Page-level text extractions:
--- START ---

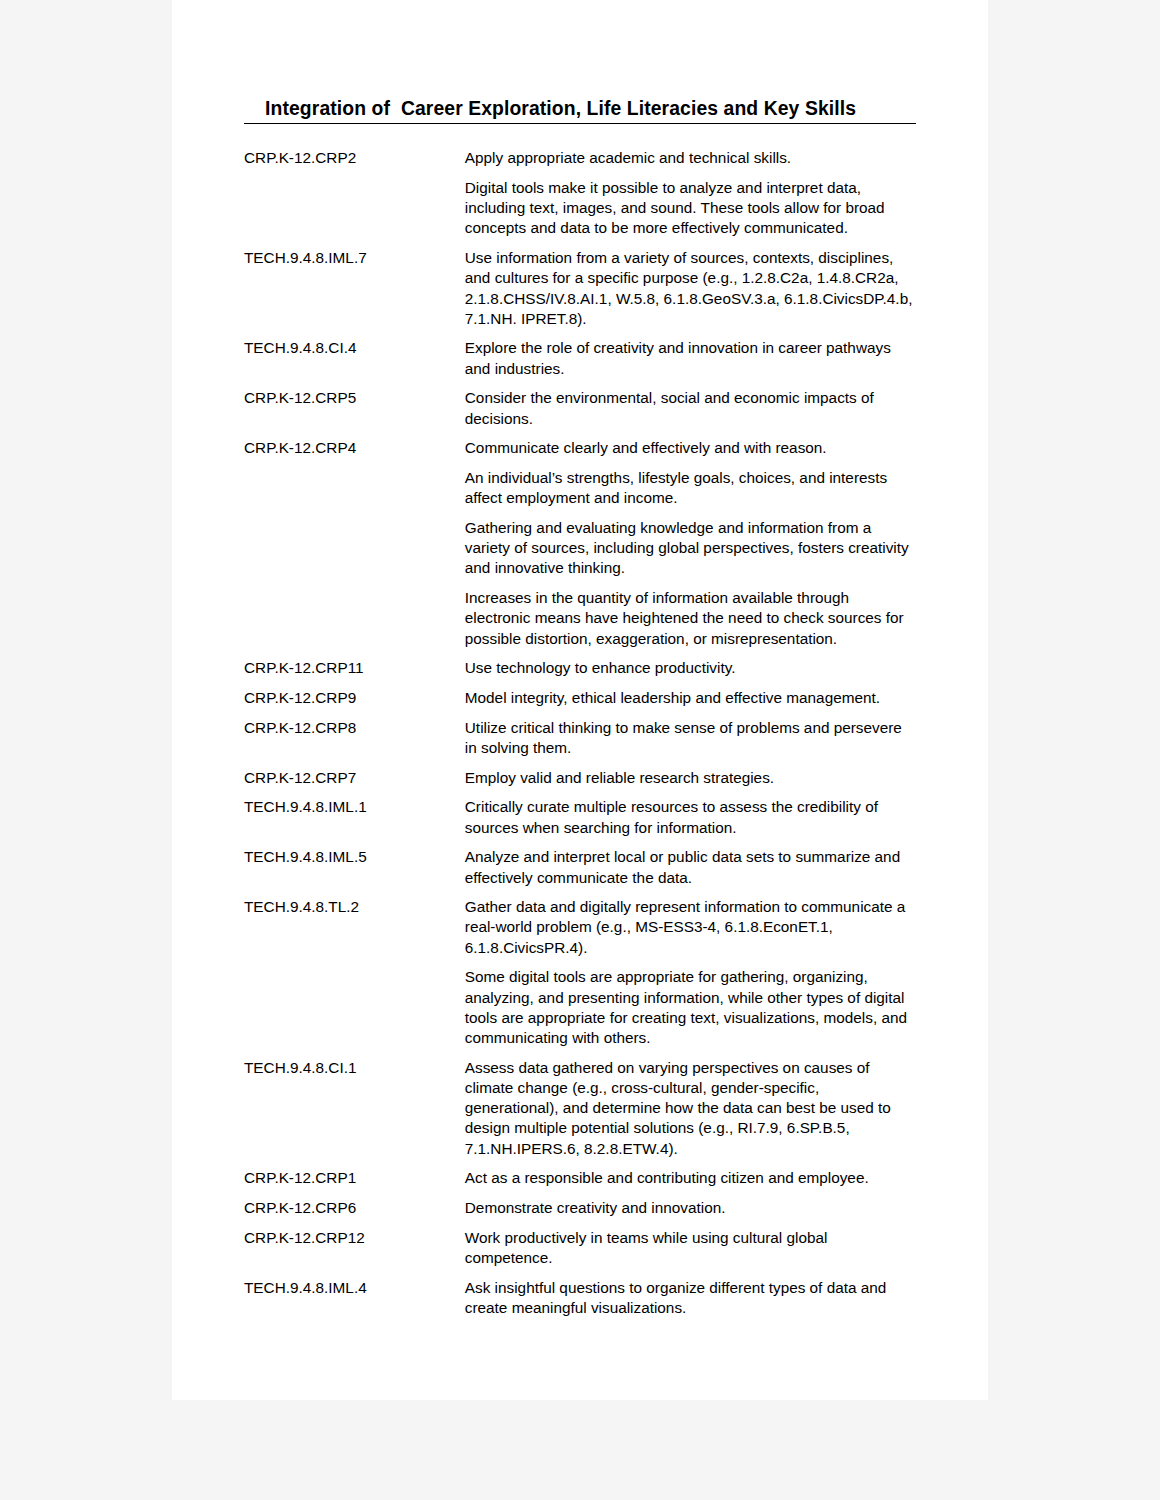Integration of Career Exploration, Life Literacies and Key Skills
| CRP.K-12.CRP2 | Apply appropriate academic and technical skills. |
| | Digital tools make it possible to analyze and interpret data, including text, images, and sound. These tools allow for broad concepts and data to be more effectively communicated. |
| TECH.9.4.8.IML.7 | Use information from a variety of sources, contexts, disciplines, and cultures for a specific purpose (e.g., 1.2.8.C2a, 1.4.8.CR2a, 2.1.8.CHSS/IV.8.AI.1, W.5.8, 6.1.8.GeoSV.3.a, 6.1.8.CivicsDP.4.b, 7.1.NH. IPRET.8). |
| TECH.9.4.8.CI.4 | Explore the role of creativity and innovation in career pathways and industries. |
| CRP.K-12.CRP5 | Consider the environmental, social and economic impacts of decisions. |
| CRP.K-12.CRP4 | Communicate clearly and effectively and with reason. |
| | An individual’s strengths, lifestyle goals, choices, and interests affect employment and income. |
| | Gathering and evaluating knowledge and information from a variety of sources, including global perspectives, fosters creativity and innovative thinking. |
| | Increases in the quantity of information available through electronic means have heightened the need to check sources for possible distortion, exaggeration, or misrepresentation. |
| CRP.K-12.CRP11 | Use technology to enhance productivity. |
| CRP.K-12.CRP9 | Model integrity, ethical leadership and effective management. |
| CRP.K-12.CRP8 | Utilize critical thinking to make sense of problems and persevere in solving them. |
| CRP.K-12.CRP7 | Employ valid and reliable research strategies. |
| TECH.9.4.8.IML.1 | Critically curate multiple resources to assess the credibility of sources when searching for information. |
| TECH.9.4.8.IML.5 | Analyze and interpret local or public data sets to summarize and effectively communicate the data. |
| TECH.9.4.8.TL.2 | Gather data and digitally represent information to communicate a real-world problem (e.g., MS-ESS3-4, 6.1.8.EconET.1, 6.1.8.CivicsPR.4). |
| | Some digital tools are appropriate for gathering, organizing, analyzing, and presenting information, while other types of digital tools are appropriate for creating text, visualizations, models, and communicating with others. |
| TECH.9.4.8.CI.1 | Assess data gathered on varying perspectives on causes of climate change (e.g., cross-cultural, gender-specific, generational), and determine how the data can best be used to design multiple potential solutions (e.g., RI.7.9, 6.SP.B.5, 7.1.NH.IPERS.6, 8.2.8.ETW.4). |
| CRP.K-12.CRP1 | Act as a responsible and contributing citizen and employee. |
| CRP.K-12.CRP6 | Demonstrate creativity and innovation. |
| CRP.K-12.CRP12 | Work productively in teams while using cultural global competence. |
| TECH.9.4.8.IML.4 | Ask insightful questions to organize different types of data and create meaningful visualizations. |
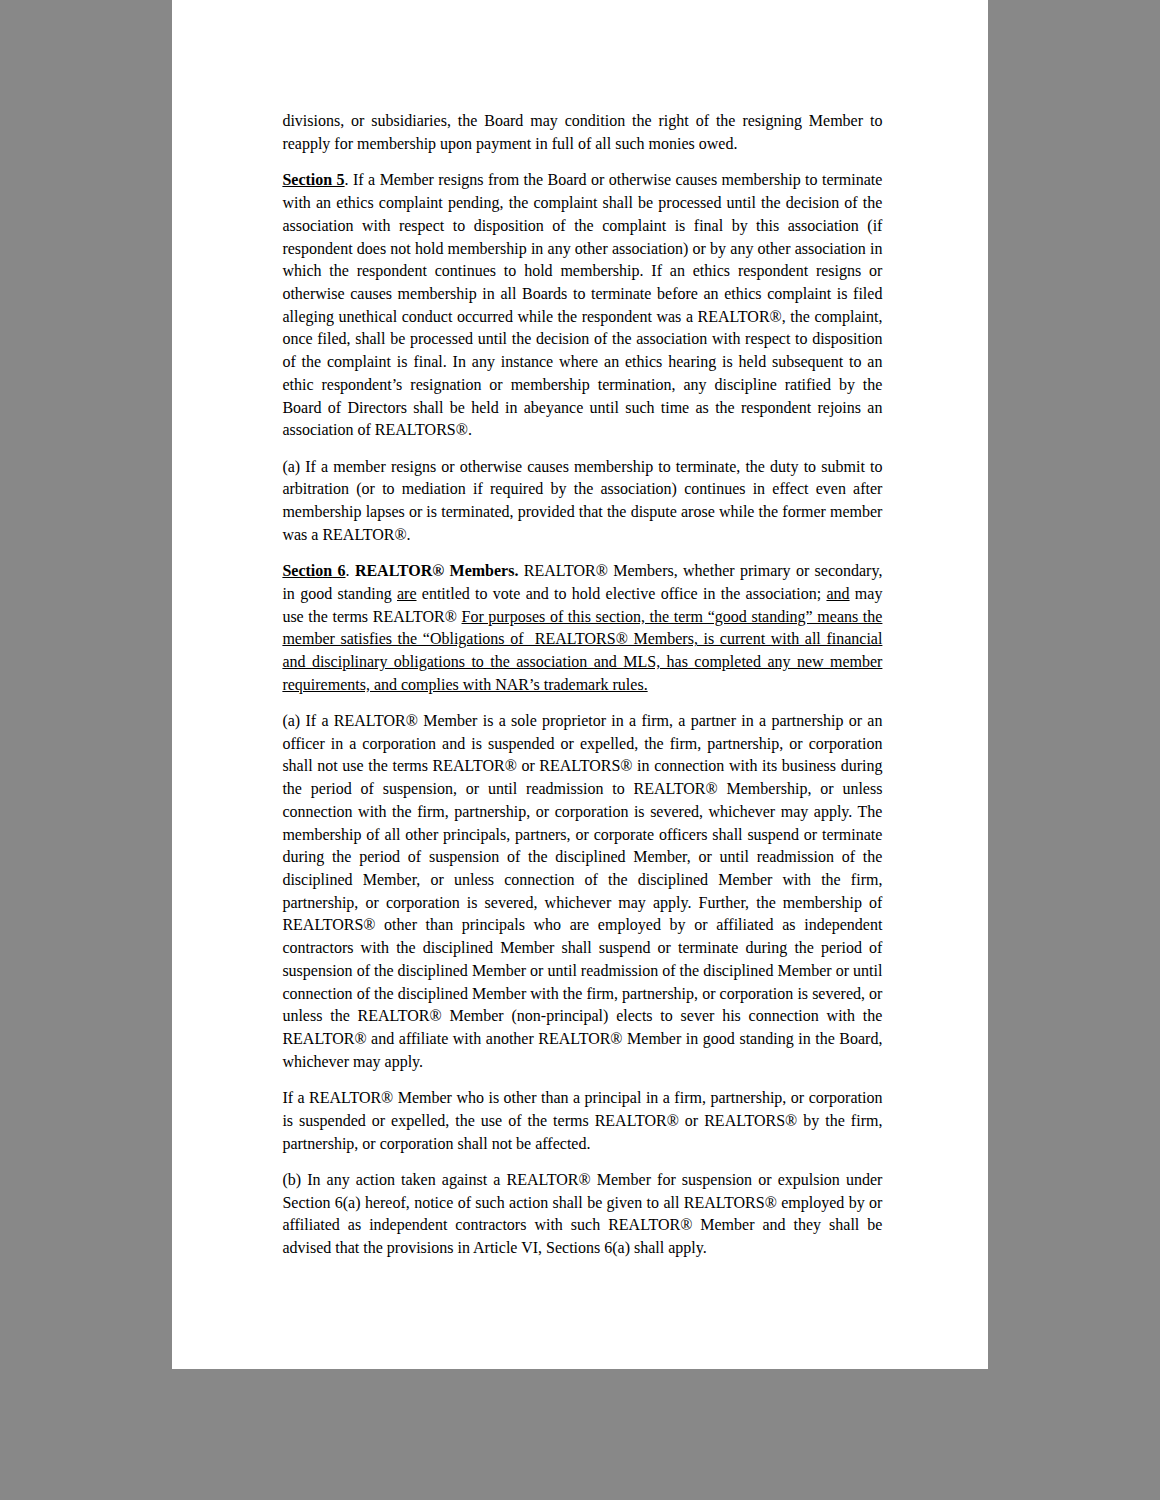divisions, or subsidiaries, the Board may condition the right of the resigning Member to reapply for membership upon payment in full of all such monies owed.
Section 5. If a Member resigns from the Board or otherwise causes membership to terminate with an ethics complaint pending, the complaint shall be processed until the decision of the association with respect to disposition of the complaint is final by this association (if respondent does not hold membership in any other association) or by any other association in which the respondent continues to hold membership. If an ethics respondent resigns or otherwise causes membership in all Boards to terminate before an ethics complaint is filed alleging unethical conduct occurred while the respondent was a REALTOR®, the complaint, once filed, shall be processed until the decision of the association with respect to disposition of the complaint is final. In any instance where an ethics hearing is held subsequent to an ethic respondent’s resignation or membership termination, any discipline ratified by the Board of Directors shall be held in abeyance until such time as the respondent rejoins an association of REALTORS®.
(a) If a member resigns or otherwise causes membership to terminate, the duty to submit to arbitration (or to mediation if required by the association) continues in effect even after membership lapses or is terminated, provided that the dispute arose while the former member was a REALTOR®.
Section 6. REALTOR® Members. REALTOR® Members, whether primary or secondary, in good standing are entitled to vote and to hold elective office in the association; and may use the terms REALTOR® For purposes of this section, the term “good standing” means the member satisfies the “Obligations of REALTORS® Members, is current with all financial and disciplinary obligations to the association and MLS, has completed any new member requirements, and complies with NAR’s trademark rules.
(a) If a REALTOR® Member is a sole proprietor in a firm, a partner in a partnership or an officer in a corporation and is suspended or expelled, the firm, partnership, or corporation shall not use the terms REALTOR® or REALTORS® in connection with its business during the period of suspension, or until readmission to REALTOR® Membership, or unless connection with the firm, partnership, or corporation is severed, whichever may apply. The membership of all other principals, partners, or corporate officers shall suspend or terminate during the period of suspension of the disciplined Member, or until readmission of the disciplined Member, or unless connection of the disciplined Member with the firm, partnership, or corporation is severed, whichever may apply. Further, the membership of REALTORS® other than principals who are employed by or affiliated as independent contractors with the disciplined Member shall suspend or terminate during the period of suspension of the disciplined Member or until readmission of the disciplined Member or until connection of the disciplined Member with the firm, partnership, or corporation is severed, or unless the REALTOR® Member (non-principal) elects to sever his connection with the REALTOR® and affiliate with another REALTOR® Member in good standing in the Board, whichever may apply.
If a REALTOR® Member who is other than a principal in a firm, partnership, or corporation is suspended or expelled, the use of the terms REALTOR® or REALTORS® by the firm, partnership, or corporation shall not be affected.
(b) In any action taken against a REALTOR® Member for suspension or expulsion under Section 6(a) hereof, notice of such action shall be given to all REALTORS® employed by or affiliated as independent contractors with such REALTOR® Member and they shall be advised that the provisions in Article VI, Sections 6(a) shall apply.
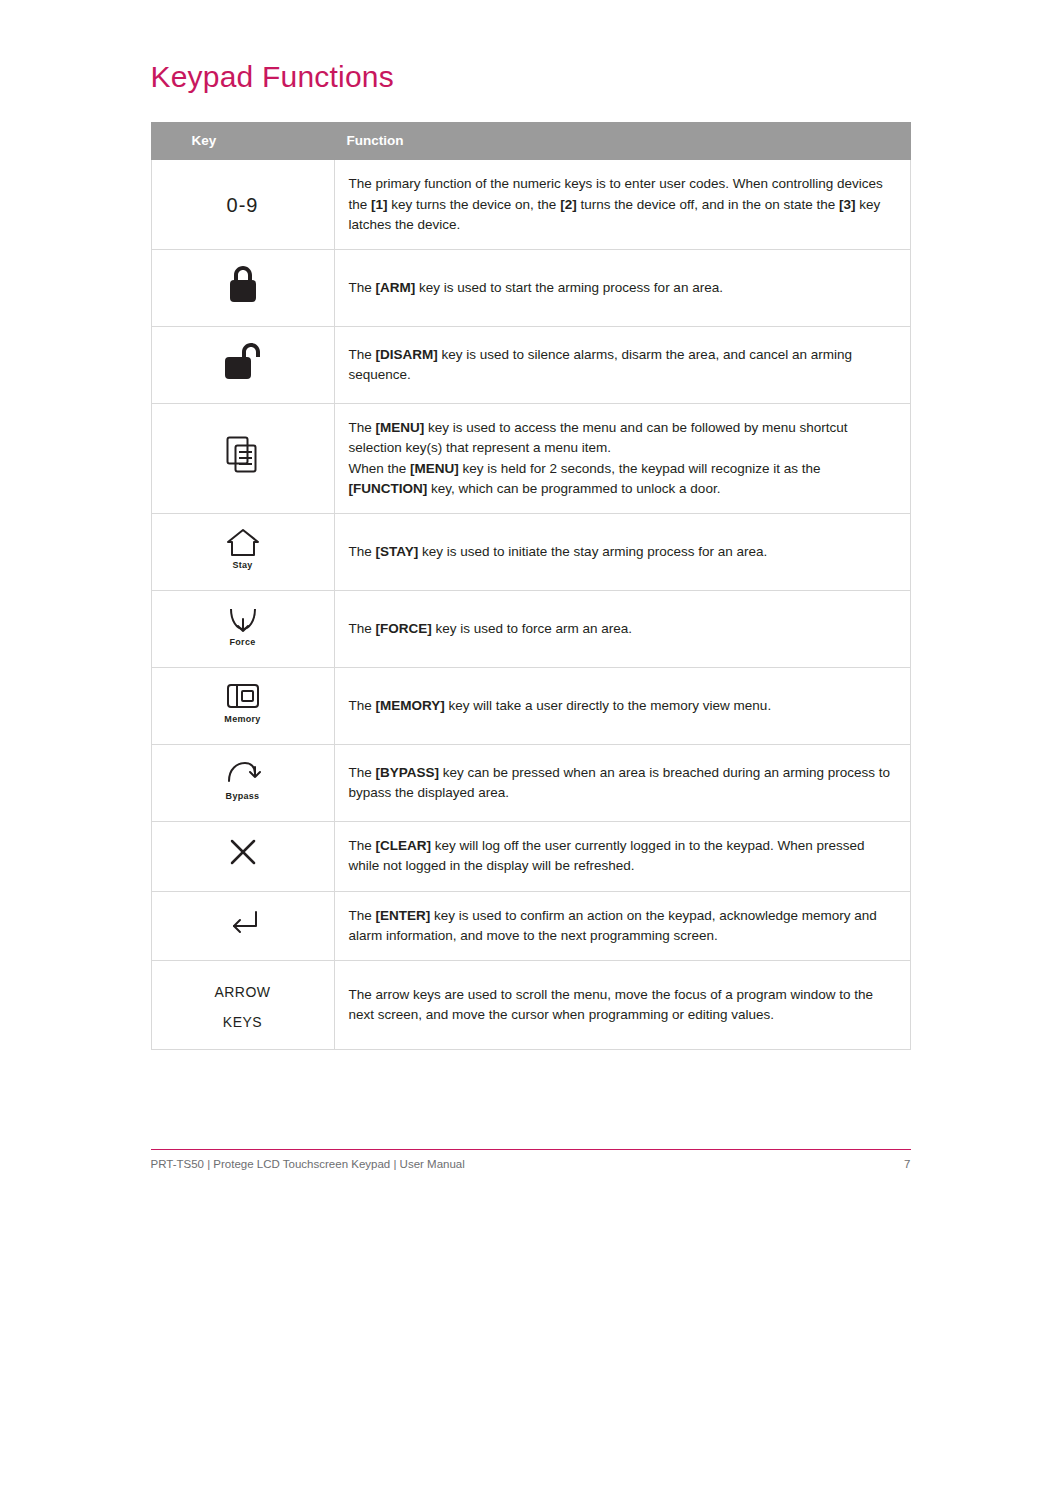Keypad Functions
| Key | Function |
| --- | --- |
| 0-9 | The primary function of the numeric keys is to enter user codes. When controlling devices the [1] key turns the device on, the [2] turns the device off, and in the on state the [3] key latches the device. |
| | The [ARM] key is used to start the arming process for an area. |
| | The [DISARM] key is used to silence alarms, disarm the area, and cancel an arming sequence. |
| | The [MENU] key is used to access the menu and can be followed by menu shortcut selection key(s) that represent a menu item. When the [MENU] key is held for 2 seconds, the keypad will recognize it as the [FUNCTION] key, which can be programmed to unlock a door. |
| Stay | The [STAY] key is used to initiate the stay arming process for an area. |
| Force | The [FORCE] key is used to force arm an area. |
| Memory | The [MEMORY] key will take a user directly to the memory view menu. |
| Bypass | The [BYPASS] key can be pressed when an area is breached during an arming process to bypass the displayed area. |
| | The [CLEAR] key will log off the user currently logged in to the keypad. When pressed while not logged in the display will be refreshed. |
| | The [ENTER] key is used to confirm an action on the keypad, acknowledge memory and alarm information, and move to the next programming screen. |
| ARROW KEYS | The arrow keys are used to scroll the menu, move the focus of a program window to the next screen, and move the cursor when programming or editing values. |
PRT-TS50 | Protege LCD Touchscreen Keypad | User Manual 7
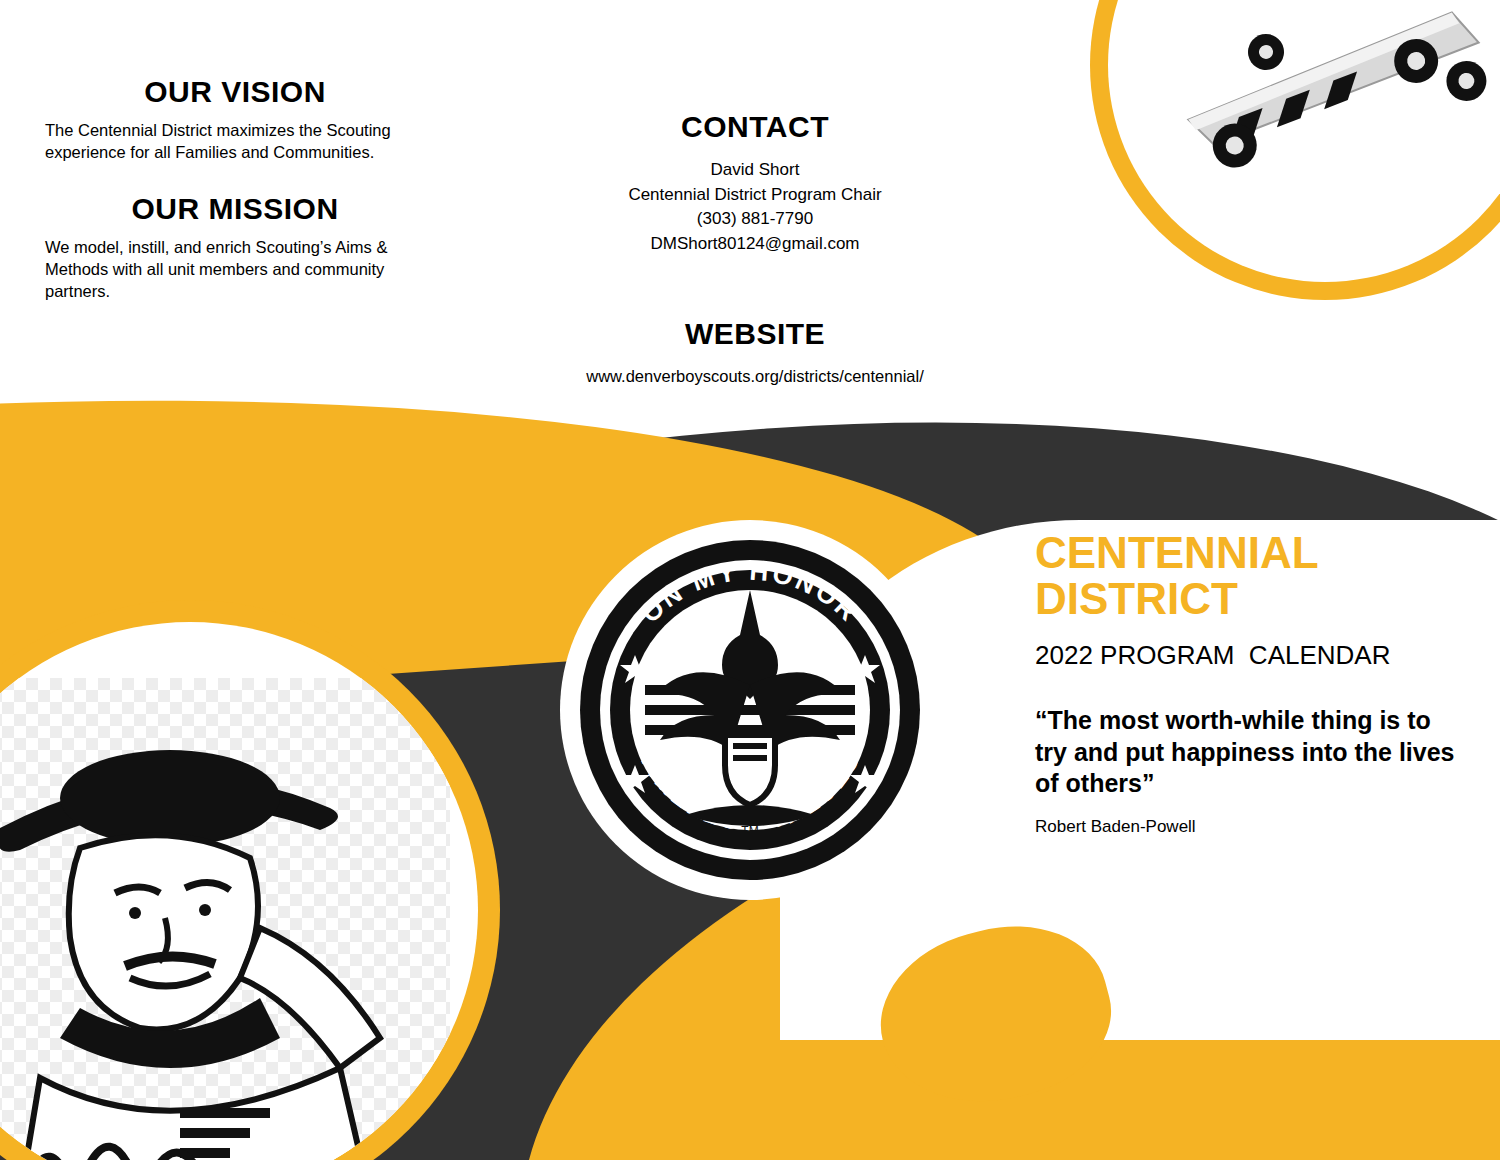ON MY HONOR TIMELESS VALUES TM
OUR VISION
The Centennial District maximizes the Scouting experience for all Families and Communities.
OUR MISSION
We model, instill, and enrich Scouting’s Aims & Methods with all unit members and community partners.
CONTACT
David Short
Centennial District Program Chair
(303) 881-7790
DMShort80124@gmail.com
WEBSITE
www.denverboyscouts.org/districts/centennial/
CENTENNIAL
DISTRICT
2022 PROGRAM CALENDAR
“The most worth-while thing is to try and put happiness into the lives of others”
Robert Baden-Powell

--- END ---

Reproduce exactly the lines of the entries above from the first through the line with "effectively communicated. |", both included; pictures should not be reproduced.

OUTPUT:
Integration of Career Exploration, Life Literacies and Key Skills
| CRP.K-12.CRP2 | Apply appropriate academic and technical skills. |
| | Digital tools make it possible to analyze and interpret data, including text, images, and sound. These tools allow for broad concepts and data to be more effectively communicated. |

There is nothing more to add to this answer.